# TEXT PROVIDED:
=== Begin Enclosure ===
Thursday, January 20, 2011
Complete DHS Daily Report for January 20, 2011
Daily Report
Top Stories
• According to NBC News, msnbc.com, and Associated Press, an explosion in a gas main in northeast Philadelphia, Pennsylvania spawned a three-alarm fire that left one person dead and five injured and prompted evacuation of several dozen residents January 18. (See item 4)
4. January 19, NBC; msnbc.com and Associated Press – (Pennsylvania) Gas explosion rocks Philadelphia neighborhood. An explosion in a gas main in northeast Philadelphia, Pennsylvania spawned a three-alarm fire that left one person dead and five injured and prompted evacuation of several dozen residents. Fire dispatchers said a gas and water main break was reported at 6900 Torresdale Avenue in the Tacony neighborhood at about 7:19 p.m. January 18, and an explosion occurred at about 8:30 p.m. Dozens of people were evacuated from nearby homes and businesses, according to NBC Philadelphia. The cause of the blast was not immediately known. Authorities said the fire was brought under control just before 11 p.m. The executive fire chief told the Philadelphia Inquirer that the explosion set fire to at least two homes and a PGW truck. A water main also reportedly broke. Four other PGW employees and a firefighter were taken to nearby Torresdale Hospital, where a hospital spokeswoman said four were in critical condition. At least one had been transferred to a burn center. A PGW spokesman told the Inquirer that the injured firefighter was in stable condition. Source: http://www.msnbc.msn.com/id/41146412/ns/us_news-life/
• The Spokane Spokesman-Review reports that an abandoned backpack found January 17 along the route of Spokane, Washington’s annual Martin Luther King Day march contained a bomb capable of inflicting “multiple casualties,” the FBI has confirmed. (See item 65)
=== End Enclosure ===
According to the DHS daily report, at what address was the gas and water main break in Philadelphia reported?

[Dataset records]
=== Begin Enclosure ===
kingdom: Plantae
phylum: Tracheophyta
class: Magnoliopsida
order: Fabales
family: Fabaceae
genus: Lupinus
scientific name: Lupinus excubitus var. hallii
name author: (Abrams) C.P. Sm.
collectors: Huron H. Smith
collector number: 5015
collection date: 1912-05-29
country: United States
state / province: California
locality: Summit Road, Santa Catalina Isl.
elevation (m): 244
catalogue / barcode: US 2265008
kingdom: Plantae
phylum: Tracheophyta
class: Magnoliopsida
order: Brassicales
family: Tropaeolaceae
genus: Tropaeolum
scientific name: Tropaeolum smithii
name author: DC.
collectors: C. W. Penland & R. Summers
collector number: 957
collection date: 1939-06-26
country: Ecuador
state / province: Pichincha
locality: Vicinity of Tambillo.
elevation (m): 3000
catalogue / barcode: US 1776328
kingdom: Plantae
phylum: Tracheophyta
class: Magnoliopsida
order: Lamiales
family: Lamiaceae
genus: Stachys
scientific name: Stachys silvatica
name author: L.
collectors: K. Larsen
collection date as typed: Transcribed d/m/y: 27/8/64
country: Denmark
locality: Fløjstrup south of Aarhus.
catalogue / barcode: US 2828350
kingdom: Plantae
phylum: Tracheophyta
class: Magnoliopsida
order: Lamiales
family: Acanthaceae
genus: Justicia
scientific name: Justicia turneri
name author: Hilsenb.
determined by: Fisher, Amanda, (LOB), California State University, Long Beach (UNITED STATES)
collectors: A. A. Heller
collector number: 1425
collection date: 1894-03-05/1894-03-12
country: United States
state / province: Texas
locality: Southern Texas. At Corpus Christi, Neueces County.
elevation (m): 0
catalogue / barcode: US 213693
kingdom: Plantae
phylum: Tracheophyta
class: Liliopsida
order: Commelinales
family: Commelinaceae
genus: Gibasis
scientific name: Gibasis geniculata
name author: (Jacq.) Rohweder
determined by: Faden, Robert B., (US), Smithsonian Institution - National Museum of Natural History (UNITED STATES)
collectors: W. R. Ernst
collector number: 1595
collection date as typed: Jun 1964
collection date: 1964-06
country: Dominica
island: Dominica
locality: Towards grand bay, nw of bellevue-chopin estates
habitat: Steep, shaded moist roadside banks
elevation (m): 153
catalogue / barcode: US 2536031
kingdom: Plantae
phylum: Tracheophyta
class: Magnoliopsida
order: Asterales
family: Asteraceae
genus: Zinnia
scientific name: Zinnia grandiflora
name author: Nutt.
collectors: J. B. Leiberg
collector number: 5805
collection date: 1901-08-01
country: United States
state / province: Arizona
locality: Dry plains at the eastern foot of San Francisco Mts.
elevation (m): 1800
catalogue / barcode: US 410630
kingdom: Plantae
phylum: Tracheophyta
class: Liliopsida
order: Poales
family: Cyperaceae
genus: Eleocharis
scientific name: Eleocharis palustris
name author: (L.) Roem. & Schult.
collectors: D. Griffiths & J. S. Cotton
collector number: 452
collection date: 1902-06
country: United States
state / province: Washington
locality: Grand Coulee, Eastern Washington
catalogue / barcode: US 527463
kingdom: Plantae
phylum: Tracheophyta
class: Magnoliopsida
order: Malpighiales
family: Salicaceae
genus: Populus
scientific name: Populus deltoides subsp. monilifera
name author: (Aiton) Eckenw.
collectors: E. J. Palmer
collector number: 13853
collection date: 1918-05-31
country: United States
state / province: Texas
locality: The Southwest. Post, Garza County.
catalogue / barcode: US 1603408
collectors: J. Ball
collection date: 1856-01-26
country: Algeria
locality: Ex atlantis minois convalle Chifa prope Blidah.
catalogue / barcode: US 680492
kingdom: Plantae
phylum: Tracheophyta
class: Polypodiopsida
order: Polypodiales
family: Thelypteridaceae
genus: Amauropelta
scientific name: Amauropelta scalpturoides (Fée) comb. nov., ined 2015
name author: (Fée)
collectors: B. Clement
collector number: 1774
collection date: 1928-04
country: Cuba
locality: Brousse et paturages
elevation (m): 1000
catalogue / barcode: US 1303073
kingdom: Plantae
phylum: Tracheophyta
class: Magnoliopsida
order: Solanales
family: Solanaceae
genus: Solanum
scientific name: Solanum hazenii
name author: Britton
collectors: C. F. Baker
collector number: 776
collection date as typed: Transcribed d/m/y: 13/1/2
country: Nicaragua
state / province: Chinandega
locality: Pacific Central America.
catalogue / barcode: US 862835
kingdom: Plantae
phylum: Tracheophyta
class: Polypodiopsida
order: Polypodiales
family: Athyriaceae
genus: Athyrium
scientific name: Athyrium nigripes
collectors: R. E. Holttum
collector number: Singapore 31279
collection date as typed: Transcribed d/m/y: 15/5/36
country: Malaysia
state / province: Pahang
=== End Enclosure ===
# EXPECTED ANSWER:
6900 Torresdale Avenue, in the Tacony neighborhood.